Supplied entries START

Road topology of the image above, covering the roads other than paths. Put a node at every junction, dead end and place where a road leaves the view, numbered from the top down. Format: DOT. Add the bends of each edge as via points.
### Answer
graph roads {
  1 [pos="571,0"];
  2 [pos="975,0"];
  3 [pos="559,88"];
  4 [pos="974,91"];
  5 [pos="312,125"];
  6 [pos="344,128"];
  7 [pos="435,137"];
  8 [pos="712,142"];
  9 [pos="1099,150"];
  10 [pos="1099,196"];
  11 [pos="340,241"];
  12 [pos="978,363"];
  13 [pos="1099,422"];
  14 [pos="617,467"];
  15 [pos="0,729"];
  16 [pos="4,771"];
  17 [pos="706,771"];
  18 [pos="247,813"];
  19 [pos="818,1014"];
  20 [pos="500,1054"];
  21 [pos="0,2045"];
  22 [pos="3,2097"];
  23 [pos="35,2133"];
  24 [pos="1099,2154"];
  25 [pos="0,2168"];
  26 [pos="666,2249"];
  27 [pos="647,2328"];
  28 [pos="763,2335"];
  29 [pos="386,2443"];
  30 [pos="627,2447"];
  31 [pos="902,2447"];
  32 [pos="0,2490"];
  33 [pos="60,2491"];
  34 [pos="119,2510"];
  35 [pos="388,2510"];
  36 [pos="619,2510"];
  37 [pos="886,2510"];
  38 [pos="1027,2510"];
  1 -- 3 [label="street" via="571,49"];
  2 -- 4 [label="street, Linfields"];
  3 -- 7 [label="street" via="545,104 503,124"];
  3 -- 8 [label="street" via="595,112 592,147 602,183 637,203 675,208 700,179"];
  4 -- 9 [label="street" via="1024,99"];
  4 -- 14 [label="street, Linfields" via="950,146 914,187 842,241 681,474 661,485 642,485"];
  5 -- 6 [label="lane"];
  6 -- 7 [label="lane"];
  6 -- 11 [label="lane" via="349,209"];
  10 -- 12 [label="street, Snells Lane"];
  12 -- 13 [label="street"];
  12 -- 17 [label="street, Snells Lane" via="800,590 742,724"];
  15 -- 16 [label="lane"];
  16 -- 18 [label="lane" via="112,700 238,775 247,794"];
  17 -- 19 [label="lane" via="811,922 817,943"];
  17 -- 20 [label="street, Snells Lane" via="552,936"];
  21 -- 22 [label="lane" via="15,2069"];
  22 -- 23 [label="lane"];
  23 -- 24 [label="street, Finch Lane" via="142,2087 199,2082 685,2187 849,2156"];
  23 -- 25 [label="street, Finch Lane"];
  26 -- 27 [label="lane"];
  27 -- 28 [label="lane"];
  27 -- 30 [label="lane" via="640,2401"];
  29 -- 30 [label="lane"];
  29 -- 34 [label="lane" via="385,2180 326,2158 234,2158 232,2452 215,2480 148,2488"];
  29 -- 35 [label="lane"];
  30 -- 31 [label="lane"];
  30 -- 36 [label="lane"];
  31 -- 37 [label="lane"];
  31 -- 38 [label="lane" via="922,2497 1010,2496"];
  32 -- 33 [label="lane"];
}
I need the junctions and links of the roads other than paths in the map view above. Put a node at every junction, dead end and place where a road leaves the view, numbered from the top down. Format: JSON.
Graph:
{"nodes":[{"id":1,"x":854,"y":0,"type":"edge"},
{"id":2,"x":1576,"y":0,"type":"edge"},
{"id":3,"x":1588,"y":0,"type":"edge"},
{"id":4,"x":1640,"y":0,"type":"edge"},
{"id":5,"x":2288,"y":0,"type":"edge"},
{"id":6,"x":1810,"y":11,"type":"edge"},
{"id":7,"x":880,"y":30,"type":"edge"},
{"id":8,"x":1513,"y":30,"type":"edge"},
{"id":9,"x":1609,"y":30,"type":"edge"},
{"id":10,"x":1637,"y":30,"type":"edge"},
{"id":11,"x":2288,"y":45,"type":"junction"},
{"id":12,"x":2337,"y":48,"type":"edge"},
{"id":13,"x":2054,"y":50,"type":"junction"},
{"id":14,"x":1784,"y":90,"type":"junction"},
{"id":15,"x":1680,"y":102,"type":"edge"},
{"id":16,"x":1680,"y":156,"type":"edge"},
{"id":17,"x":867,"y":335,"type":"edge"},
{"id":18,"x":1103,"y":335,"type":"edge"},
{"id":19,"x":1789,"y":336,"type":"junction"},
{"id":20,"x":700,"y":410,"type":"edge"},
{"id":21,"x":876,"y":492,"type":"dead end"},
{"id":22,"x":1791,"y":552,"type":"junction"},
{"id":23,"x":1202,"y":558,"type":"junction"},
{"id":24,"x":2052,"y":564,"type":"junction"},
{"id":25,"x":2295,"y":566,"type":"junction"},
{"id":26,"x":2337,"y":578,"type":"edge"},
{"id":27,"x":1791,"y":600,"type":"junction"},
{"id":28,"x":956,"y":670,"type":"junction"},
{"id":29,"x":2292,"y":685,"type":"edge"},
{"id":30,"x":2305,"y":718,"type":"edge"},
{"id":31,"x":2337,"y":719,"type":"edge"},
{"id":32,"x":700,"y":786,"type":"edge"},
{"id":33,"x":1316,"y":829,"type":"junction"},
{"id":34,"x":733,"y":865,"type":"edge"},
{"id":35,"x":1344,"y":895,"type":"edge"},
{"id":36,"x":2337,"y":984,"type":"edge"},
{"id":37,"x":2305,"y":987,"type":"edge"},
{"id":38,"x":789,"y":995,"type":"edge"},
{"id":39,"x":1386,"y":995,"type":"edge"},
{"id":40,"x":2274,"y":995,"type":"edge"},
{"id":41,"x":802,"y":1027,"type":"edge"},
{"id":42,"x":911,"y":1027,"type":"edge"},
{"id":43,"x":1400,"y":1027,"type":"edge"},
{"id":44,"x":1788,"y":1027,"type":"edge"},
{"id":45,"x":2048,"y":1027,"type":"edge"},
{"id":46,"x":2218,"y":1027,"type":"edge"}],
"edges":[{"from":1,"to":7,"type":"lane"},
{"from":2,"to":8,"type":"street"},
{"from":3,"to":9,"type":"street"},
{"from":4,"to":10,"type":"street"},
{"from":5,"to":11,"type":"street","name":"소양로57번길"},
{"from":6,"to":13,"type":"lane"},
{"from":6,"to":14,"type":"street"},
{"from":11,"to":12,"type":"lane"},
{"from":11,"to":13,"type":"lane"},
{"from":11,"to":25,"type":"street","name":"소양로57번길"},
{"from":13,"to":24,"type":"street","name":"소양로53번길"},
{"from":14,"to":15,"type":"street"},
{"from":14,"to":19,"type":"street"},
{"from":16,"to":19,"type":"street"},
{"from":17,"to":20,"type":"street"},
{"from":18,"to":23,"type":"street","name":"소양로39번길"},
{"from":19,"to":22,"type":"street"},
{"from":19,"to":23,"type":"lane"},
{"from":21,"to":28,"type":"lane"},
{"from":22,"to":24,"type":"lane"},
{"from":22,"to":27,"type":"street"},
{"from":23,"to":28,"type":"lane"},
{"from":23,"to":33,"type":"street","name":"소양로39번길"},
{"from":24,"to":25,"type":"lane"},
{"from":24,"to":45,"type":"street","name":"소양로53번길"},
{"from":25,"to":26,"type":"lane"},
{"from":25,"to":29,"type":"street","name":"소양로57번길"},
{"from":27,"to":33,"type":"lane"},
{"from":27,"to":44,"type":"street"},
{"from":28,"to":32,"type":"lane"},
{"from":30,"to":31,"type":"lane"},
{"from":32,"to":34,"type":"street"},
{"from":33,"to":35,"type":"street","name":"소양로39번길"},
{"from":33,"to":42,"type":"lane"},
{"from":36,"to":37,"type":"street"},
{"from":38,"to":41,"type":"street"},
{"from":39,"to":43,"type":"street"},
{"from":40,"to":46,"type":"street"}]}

Supplied entries END

__Directions__
Retype every record without alteration.

__Response__
Road topology of the image above, covering the roads other than paths. Put a node at every junction, dead end and place where a road leaves the view, numbered from the top down. Format: DOT. Add the bends of each edge as via points.
### Answer
graph roads {
  1 [pos="571,0"];
  2 [pos="975,0"];
  3 [pos="559,88"];
  4 [pos="974,91"];
  5 [pos="312,125"];
  6 [pos="344,128"];
  7 [pos="435,137"];
  8 [pos="712,142"];
  9 [pos="1099,150"];
  10 [pos="1099,196"];
  11 [pos="340,241"];
  12 [pos="978,363"];
  13 [pos="1099,422"];
  14 [pos="617,467"];
  15 [pos="0,729"];
  16 [pos="4,771"];
  17 [pos="706,771"];
  18 [pos="247,813"];
  19 [pos="818,1014"];
  20 [pos="500,1054"];
  21 [pos="0,2045"];
  22 [pos="3,2097"];
  23 [pos="35,2133"];
  24 [pos="1099,2154"];
  25 [pos="0,2168"];
  26 [pos="666,2249"];
  27 [pos="647,2328"];
  28 [pos="763,2335"];
  29 [pos="386,2443"];
  30 [pos="627,2447"];
  31 [pos="902,2447"];
  32 [pos="0,2490"];
  33 [pos="60,2491"];
  34 [pos="119,2510"];
  35 [pos="388,2510"];
  36 [pos="619,2510"];
  37 [pos="886,2510"];
  38 [pos="1027,2510"];
  1 -- 3 [label="street" via="571,49"];
  2 -- 4 [label="street, Linfields"];
  3 -- 7 [label="street" via="545,104 503,124"];
  3 -- 8 [label="street" via="595,112 592,147 602,183 637,203 675,208 700,179"];
  4 -- 9 [label="street" via="1024,99"];
  4 -- 14 [label="street, Linfields" via="950,146 914,187 842,241 681,474 661,485 642,485"];
  5 -- 6 [label="lane"];
  6 -- 7 [label="lane"];
  6 -- 11 [label="lane" via="349,209"];
  10 -- 12 [label="street, Snells Lane"];
  12 -- 13 [label="street"];
  12 -- 17 [label="street, Snells Lane" via="800,590 742,724"];
  15 -- 16 [label="lane"];
  16 -- 18 [label="lane" via="112,700 238,775 247,794"];
  17 -- 19 [label="lane" via="811,922 817,943"];
  17 -- 20 [label="street, Snells Lane" via="552,936"];
  21 -- 22 [label="lane" via="15,2069"];
  22 -- 23 [label="lane"];
  23 -- 24 [label="street, Finch Lane" via="142,2087 199,2082 685,2187 849,2156"];
  23 -- 25 [label="street, Finch Lane"];
  26 -- 27 [label="lane"];
  27 -- 28 [label="lane"];
  27 -- 30 [label="lane" via="640,2401"];
  29 -- 30 [label="lane"];
  29 -- 34 [label="lane" via="385,2180 326,2158 234,2158 232,2452 215,2480 148,2488"];
  29 -- 35 [label="lane"];
  30 -- 31 [label="lane"];
  30 -- 36 [label="lane"];
  31 -- 37 [label="lane"];
  31 -- 38 [label="lane" via="922,2497 1010,2496"];
  32 -- 33 [label="lane"];
}
I need the junctions and links of the roads other than paths in the map view above. Put a node at every junction, dead end and place where a road leaves the view, numbered from the top down. Format: JSON.
Graph:
{"nodes":[{"id":1,"x":854,"y":0,"type":"edge"},
{"id":2,"x":1576,"y":0,"type":"edge"},
{"id":3,"x":1588,"y":0,"type":"edge"},
{"id":4,"x":1640,"y":0,"type":"edge"},
{"id":5,"x":2288,"y":0,"type":"edge"},
{"id":6,"x":1810,"y":11,"type":"edge"},
{"id":7,"x":880,"y":30,"type":"edge"},
{"id":8,"x":1513,"y":30,"type":"edge"},
{"id":9,"x":1609,"y":30,"type":"edge"},
{"id":10,"x":1637,"y":30,"type":"edge"},
{"id":11,"x":2288,"y":45,"type":"junction"},
{"id":12,"x":2337,"y":48,"type":"edge"},
{"id":13,"x":2054,"y":50,"type":"junction"},
{"id":14,"x":1784,"y":90,"type":"junction"},
{"id":15,"x":1680,"y":102,"type":"edge"},
{"id":16,"x":1680,"y":156,"type":"edge"},
{"id":17,"x":867,"y":335,"type":"edge"},
{"id":18,"x":1103,"y":335,"type":"edge"},
{"id":19,"x":1789,"y":336,"type":"junction"},
{"id":20,"x":700,"y":410,"type":"edge"},
{"id":21,"x":876,"y":492,"type":"dead end"},
{"id":22,"x":1791,"y":552,"type":"junction"},
{"id":23,"x":1202,"y":558,"type":"junction"},
{"id":24,"x":2052,"y":564,"type":"junction"},
{"id":25,"x":2295,"y":566,"type":"junction"},
{"id":26,"x":2337,"y":578,"type":"edge"},
{"id":27,"x":1791,"y":600,"type":"junction"},
{"id":28,"x":956,"y":670,"type":"junction"},
{"id":29,"x":2292,"y":685,"type":"edge"},
{"id":30,"x":2305,"y":718,"type":"edge"},
{"id":31,"x":2337,"y":719,"type":"edge"},
{"id":32,"x":700,"y":786,"type":"edge"},
{"id":33,"x":1316,"y":829,"type":"junction"},
{"id":34,"x":733,"y":865,"type":"edge"},
{"id":35,"x":1344,"y":895,"type":"edge"},
{"id":36,"x":2337,"y":984,"type":"edge"},
{"id":37,"x":2305,"y":987,"type":"edge"},
{"id":38,"x":789,"y":995,"type":"edge"},
{"id":39,"x":1386,"y":995,"type":"edge"},
{"id":40,"x":2274,"y":995,"type":"edge"},
{"id":41,"x":802,"y":1027,"type":"edge"},
{"id":42,"x":911,"y":1027,"type":"edge"},
{"id":43,"x":1400,"y":1027,"type":"edge"},
{"id":44,"x":1788,"y":1027,"type":"edge"},
{"id":45,"x":2048,"y":1027,"type":"edge"},
{"id":46,"x":2218,"y":1027,"type":"edge"}],
"edges":[{"from":1,"to":7,"type":"lane"},
{"from":2,"to":8,"type":"street"},
{"from":3,"to":9,"type":"street"},
{"from":4,"to":10,"type":"street"},
{"from":5,"to":11,"type":"street","name":"소양로57번길"},
{"from":6,"to":13,"type":"lane"},
{"from":6,"to":14,"type":"street"},
{"from":11,"to":12,"type":"lane"},
{"from":11,"to":13,"type":"lane"},
{"from":11,"to":25,"type":"street","name":"소양로57번길"},
{"from":13,"to":24,"type":"street","name":"소양로53번길"},
{"from":14,"to":15,"type":"street"},
{"from":14,"to":19,"type":"street"},
{"from":16,"to":19,"type":"street"},
{"from":17,"to":20,"type":"street"},
{"from":18,"to":23,"type":"street","name":"소양로39번길"},
{"from":19,"to":22,"type":"street"},
{"from":19,"to":23,"type":"lane"},
{"from":21,"to":28,"type":"lane"},
{"from":22,"to":24,"type":"lane"},
{"from":22,"to":27,"type":"street"},
{"from":23,"to":28,"type":"lane"},
{"from":23,"to":33,"type":"street","name":"소양로39번길"},
{"from":24,"to":25,"type":"lane"},
{"from":24,"to":45,"type":"street","name":"소양로53번길"},
{"from":25,"to":26,"type":"lane"},
{"from":25,"to":29,"type":"street","name":"소양로57번길"},
{"from":27,"to":33,"type":"lane"},
{"from":27,"to":44,"type":"street"},
{"from":28,"to":32,"type":"lane"},
{"from":30,"to":31,"type":"lane"},
{"from":32,"to":34,"type":"street"},
{"from":33,"to":35,"type":"street","name":"소양로39번길"},
{"from":33,"to":42,"type":"lane"},
{"from":36,"to":37,"type":"street"},
{"from":38,"to":41,"type":"street"},
{"from":39,"to":43,"type":"street"},
{"from":40,"to":46,"type":"street"}]}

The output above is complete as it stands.